TASK DETAILS: Each line of the data below that carries the word "input" needs to be copied.

Circuit design data:
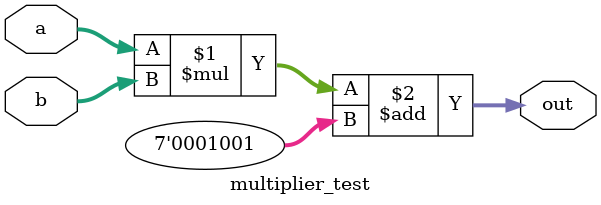
<source format=v>
module multiplier_test(a,b,out);
	input [7:0] a,b;
	output [7:0] out;
	
	
	
	assign out = (a*b) + 7'd9;
	
	
	
	endmodule
</source>
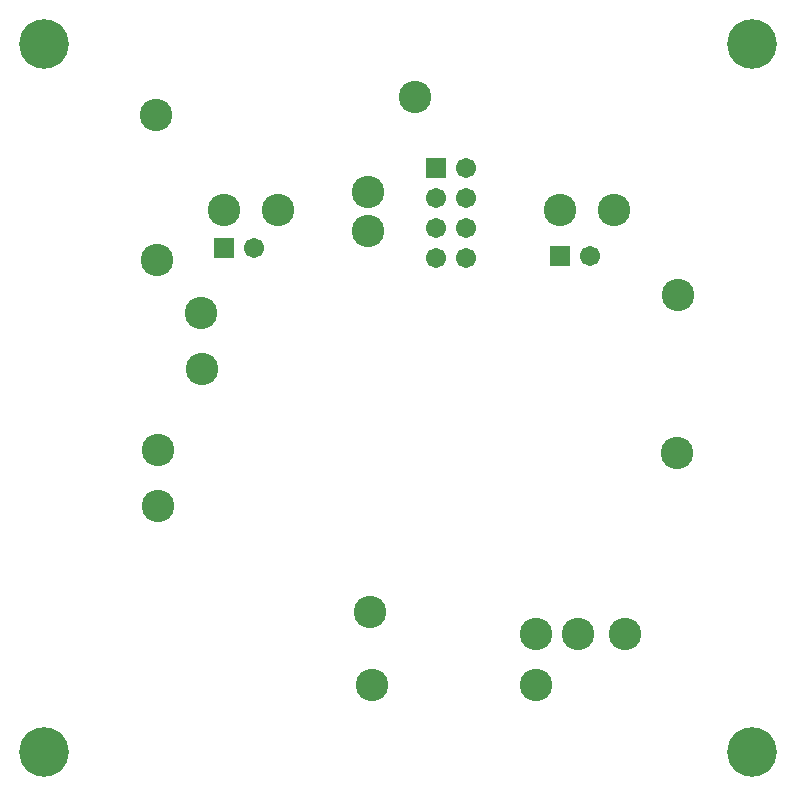
<source format=gbs>
G04*
G04 #@! TF.GenerationSoftware,Altium Limited,Altium Designer,19.1.8 (144)*
G04*
G04 Layer_Color=16711935*
%FSLAX25Y25*%
%MOIN*%
G70*
G01*
G75*
%ADD61C,0.10800*%
%ADD62C,0.06706*%
%ADD63R,0.06706X0.06706*%
%ADD64R,0.06706X0.06706*%
%ADD65C,0.16548*%
D61*
X134700Y-229500D02*
D03*
X64000Y-175500D02*
D03*
X86000Y-95500D02*
D03*
X104000Y-95350D02*
D03*
X198000Y-95500D02*
D03*
X216000Y-95350D02*
D03*
X63500Y-112000D02*
D03*
X78500Y-148500D02*
D03*
X64000Y-194000D02*
D03*
X204000Y-236800D02*
D03*
X135200Y-253700D02*
D03*
X149500Y-57900D02*
D03*
X237000Y-176500D02*
D03*
X237400Y-123800D02*
D03*
X134000Y-102500D02*
D03*
X190000Y-253600D02*
D03*
X219500Y-236800D02*
D03*
X190000D02*
D03*
X63300Y-63800D02*
D03*
X78400Y-129600D02*
D03*
X134000Y-89500D02*
D03*
D62*
X166500Y-111500D02*
D03*
Y-101500D02*
D03*
Y-91500D02*
D03*
Y-81500D02*
D03*
X156500Y-111500D02*
D03*
Y-101500D02*
D03*
Y-91500D02*
D03*
X208000Y-110850D02*
D03*
X95800Y-107950D02*
D03*
D63*
X156500Y-81500D02*
D03*
D64*
X198000Y-110850D02*
D03*
X85800Y-107950D02*
D03*
D65*
X25862Y-39929D02*
D03*
X262083D02*
D03*
X25862Y-276150D02*
D03*
X262083D02*
D03*
M02*

</source>
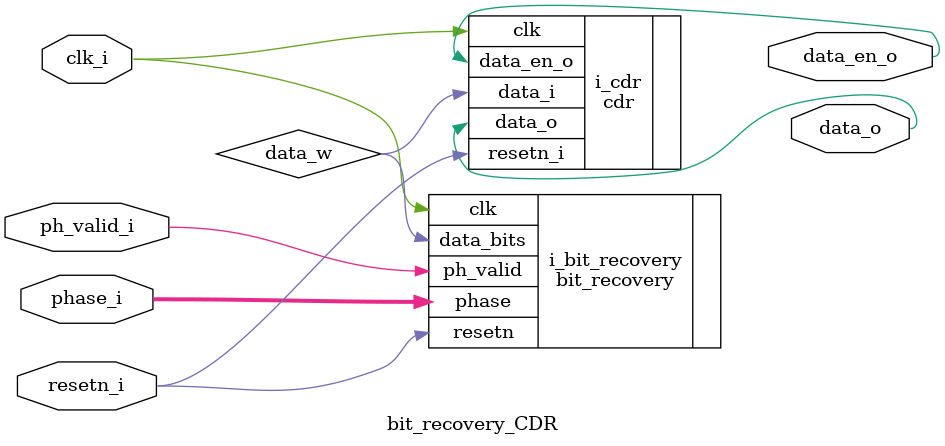
<source format=sv>
module bit_recovery_CDR(
			input logic clk_i,
           		input logic resetn_i,
			input logic signed [5:0] phase_i,
			input logic ph_valid_i,
			output logic data_en_o,
           		output logic data_o
			);
logic data_w;

bit_recovery i_bit_recovery(
			  .clk(clk_i),
                    	  .resetn(resetn_i),
                    	  .phase(phase_i),
                    	  .ph_valid(ph_valid_i),
                    	  .data_bits(data_w)
			);

cdr i_cdr(
	.clk(clk_i),
        .resetn_i(resetn_i),
        .data_i(data_w),
        .data_en_o(data_en_o),
        .data_o(data_o)
        );


endmodule

</source>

SOLUTION TO THIS EXERCISE:
	input [7:0] a,b;
			input logic clk_i,
           		input logic resetn_i,
			input logic signed [5:0] phase_i,
			input logic ph_valid_i,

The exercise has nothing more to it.